I am writing a paper about the life and death of cochlear hair cells...

1. What is apoptosis as compared to necrosis?

Apoptosis, or programmed cell death, is a term originally used to describe cells that die at a predictable time and places during development.  Cellular interactions regulate apoptosis in two fundamentally different ways. Most cells require signals such as trophic factors to stay alive and will undergo apoptosis in the absence of these signals. However, some cells are triggered to undergo apoptosis by specific “death” signals. Apoptosis is controlled autodigestion by activation of endogenous proteases resulting in cell shrinkage, membrane blebbing and nuclear condensation. This results in DNA fragmentation and DNA “ladder” formation. Apoptosis is a morphological description of dying cells which contrast with necrosis. Also, classically apoptosis is contrasted with necrosis in that necrosis is associated with inflammation and lysis of the cell. Necrosis is an unordered and accidental form of cellular dying. Necrotic cell death is a pathological form of cell death resulting from acute cellular injury which is typified by rapid cell swelling and lysis. 

 Features of Apoptosis

•         Chromatin condensation

•         Cell Shrinkage

•         No cellular lysis

•         Preservation of Organelles and cell membranes

•         Rapid engulfment by neighboring cells preventing inflammation

•         Biochemical Hallmark:

•         DNA Fragmentation

Features of Necrosis

•         Nuclear swelling

•         Cell Swelling

•         Disruption of Organelles

•         Rupture of cell and release of cellular contents

•         Inflammatory response

2. What is oxidative stress?

In basic terms, oxidative stress is caused by an imbalance between the production of reactive oxygen and the body’s ability to detoxify the reactive products formed or repair any resulting damage from the produced reactive oxygen species (ROS). The body maintains a reducing environment within its cells, and this reducing environment is preserved by enzymes that maintain the reduced state through a constant input of metabolic energy. Disturbances in this normal redox state can cause toxic effects through the production of peroxides and free radicals that damage different components of the cell.

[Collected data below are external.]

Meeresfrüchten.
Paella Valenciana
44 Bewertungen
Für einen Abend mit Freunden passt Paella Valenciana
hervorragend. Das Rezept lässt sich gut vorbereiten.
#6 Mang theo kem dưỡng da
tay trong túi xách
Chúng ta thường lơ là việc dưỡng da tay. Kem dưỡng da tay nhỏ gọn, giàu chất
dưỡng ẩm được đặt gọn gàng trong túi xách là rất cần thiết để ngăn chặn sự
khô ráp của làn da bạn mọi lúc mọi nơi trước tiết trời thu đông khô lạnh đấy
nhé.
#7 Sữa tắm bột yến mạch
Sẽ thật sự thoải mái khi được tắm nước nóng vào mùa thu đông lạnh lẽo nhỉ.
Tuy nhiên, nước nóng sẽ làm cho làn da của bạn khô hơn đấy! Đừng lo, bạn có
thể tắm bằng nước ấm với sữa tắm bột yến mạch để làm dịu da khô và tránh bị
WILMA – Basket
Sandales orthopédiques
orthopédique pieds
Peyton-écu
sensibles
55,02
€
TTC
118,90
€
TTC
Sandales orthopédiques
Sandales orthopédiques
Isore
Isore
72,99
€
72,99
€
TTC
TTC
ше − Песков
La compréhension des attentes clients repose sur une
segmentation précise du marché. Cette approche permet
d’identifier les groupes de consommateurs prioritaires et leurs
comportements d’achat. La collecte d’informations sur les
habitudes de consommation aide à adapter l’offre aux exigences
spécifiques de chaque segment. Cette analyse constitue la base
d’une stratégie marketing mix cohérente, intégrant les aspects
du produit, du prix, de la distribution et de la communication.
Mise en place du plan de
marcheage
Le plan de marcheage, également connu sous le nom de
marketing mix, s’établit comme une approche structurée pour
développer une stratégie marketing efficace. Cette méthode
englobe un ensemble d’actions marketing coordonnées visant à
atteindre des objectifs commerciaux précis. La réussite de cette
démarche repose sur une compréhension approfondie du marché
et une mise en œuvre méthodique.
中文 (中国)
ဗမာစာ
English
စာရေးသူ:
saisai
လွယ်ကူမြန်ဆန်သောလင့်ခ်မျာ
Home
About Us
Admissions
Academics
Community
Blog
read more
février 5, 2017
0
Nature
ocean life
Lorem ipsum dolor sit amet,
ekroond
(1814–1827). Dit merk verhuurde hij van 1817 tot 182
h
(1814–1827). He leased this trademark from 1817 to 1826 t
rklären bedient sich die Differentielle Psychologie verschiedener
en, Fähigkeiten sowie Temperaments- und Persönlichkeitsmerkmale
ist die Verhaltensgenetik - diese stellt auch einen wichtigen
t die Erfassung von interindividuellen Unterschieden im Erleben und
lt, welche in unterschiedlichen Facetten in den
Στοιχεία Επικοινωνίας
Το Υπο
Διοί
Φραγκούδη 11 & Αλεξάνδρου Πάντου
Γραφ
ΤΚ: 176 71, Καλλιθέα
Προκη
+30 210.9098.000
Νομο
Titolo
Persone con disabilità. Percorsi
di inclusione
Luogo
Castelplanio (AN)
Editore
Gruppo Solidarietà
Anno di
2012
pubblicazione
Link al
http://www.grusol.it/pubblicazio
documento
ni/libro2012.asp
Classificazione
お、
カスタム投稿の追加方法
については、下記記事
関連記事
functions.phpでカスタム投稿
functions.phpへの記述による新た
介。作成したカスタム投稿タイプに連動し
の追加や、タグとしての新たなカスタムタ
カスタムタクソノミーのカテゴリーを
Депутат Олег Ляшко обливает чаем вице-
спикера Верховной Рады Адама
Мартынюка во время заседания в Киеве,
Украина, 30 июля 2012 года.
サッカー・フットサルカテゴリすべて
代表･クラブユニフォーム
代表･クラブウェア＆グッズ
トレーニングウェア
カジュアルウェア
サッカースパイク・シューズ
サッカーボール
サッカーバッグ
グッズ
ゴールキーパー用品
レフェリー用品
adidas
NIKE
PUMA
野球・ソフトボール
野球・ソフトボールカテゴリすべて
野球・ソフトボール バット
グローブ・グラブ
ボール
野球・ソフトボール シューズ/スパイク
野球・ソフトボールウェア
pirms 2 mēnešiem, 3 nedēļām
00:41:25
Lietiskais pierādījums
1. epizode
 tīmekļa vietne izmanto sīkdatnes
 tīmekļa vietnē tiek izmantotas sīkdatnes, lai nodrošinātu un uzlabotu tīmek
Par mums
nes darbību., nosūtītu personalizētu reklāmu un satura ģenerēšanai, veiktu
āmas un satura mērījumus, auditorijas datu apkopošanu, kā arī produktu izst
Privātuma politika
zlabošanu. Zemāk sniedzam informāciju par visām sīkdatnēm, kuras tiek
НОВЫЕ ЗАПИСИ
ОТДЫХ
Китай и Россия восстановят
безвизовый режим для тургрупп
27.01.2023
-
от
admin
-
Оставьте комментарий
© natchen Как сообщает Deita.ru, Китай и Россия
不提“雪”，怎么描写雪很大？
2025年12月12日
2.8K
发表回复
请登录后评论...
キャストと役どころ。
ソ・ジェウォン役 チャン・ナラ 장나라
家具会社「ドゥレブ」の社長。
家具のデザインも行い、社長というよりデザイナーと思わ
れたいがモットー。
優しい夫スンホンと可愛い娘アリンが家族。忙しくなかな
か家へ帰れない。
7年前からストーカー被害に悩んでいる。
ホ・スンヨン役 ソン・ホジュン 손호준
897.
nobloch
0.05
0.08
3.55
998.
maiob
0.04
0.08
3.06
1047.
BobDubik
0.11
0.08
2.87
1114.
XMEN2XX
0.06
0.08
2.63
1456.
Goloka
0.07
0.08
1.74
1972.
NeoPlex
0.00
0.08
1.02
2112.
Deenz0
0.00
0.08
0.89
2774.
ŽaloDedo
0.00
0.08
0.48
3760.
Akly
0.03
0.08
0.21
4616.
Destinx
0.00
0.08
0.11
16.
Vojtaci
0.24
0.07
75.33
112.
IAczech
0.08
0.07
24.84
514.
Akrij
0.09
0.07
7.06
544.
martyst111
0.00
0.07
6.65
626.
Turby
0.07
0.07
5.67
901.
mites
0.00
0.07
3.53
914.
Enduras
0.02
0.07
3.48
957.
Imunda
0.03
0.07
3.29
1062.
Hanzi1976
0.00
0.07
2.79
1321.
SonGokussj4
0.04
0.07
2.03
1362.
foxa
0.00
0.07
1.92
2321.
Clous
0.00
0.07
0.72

3. Do you know the "traditional" view of hair cell death?  I do know the current research.

If you know the research you probably are aware of the following information. I am not sure what is considered the “traditional” view of cochlear hair cell death because as usual this depends upon whom you refer to on the matter. I would say that traditionally research focused more on the apoptotic theory of cell death, and the leading cause of this process was usually activation of caspase pathways leading to cell death. However, now most researchers believe that whether a damaged cell undergoes the apoptotic or the necrotic pathway when under stress is associated with a number of factors. One factor is the level of oxidative stress that a cell sustains. Studies have shown that a moderate level of oxidative stress drives damaged cells to die by apoptosis (Galan et al., 2001; Teramoto et al., 1999). In contrast, severe oxidative stress leads to necrotic cell death. Another factor that regulates the propensity to cell death is the energy status of cells (Hu, 2007; Hu et al., 2008). Because apoptosis is energy-dependent, lack of energy will block the apoptotic process. Specifically, if a cell maintains its energy production, the cell will die by apoptosis. If a cell loses its energy production, it will die by necrosis. Cochlear structures are also the target of toxic molecules, such as ROS, that are generated by metabolic stress following acoustic trauma. Although they are a natural byproduct of normal cellular energy production, overproduction due to excessive energy production or disruption of antioxidant capacity leads to oxidative stress. Oxidative stress targets many cellular structures that are vital for the cell's survival, such as the plasma membrane, the mitochondria, and the nuclei of cells.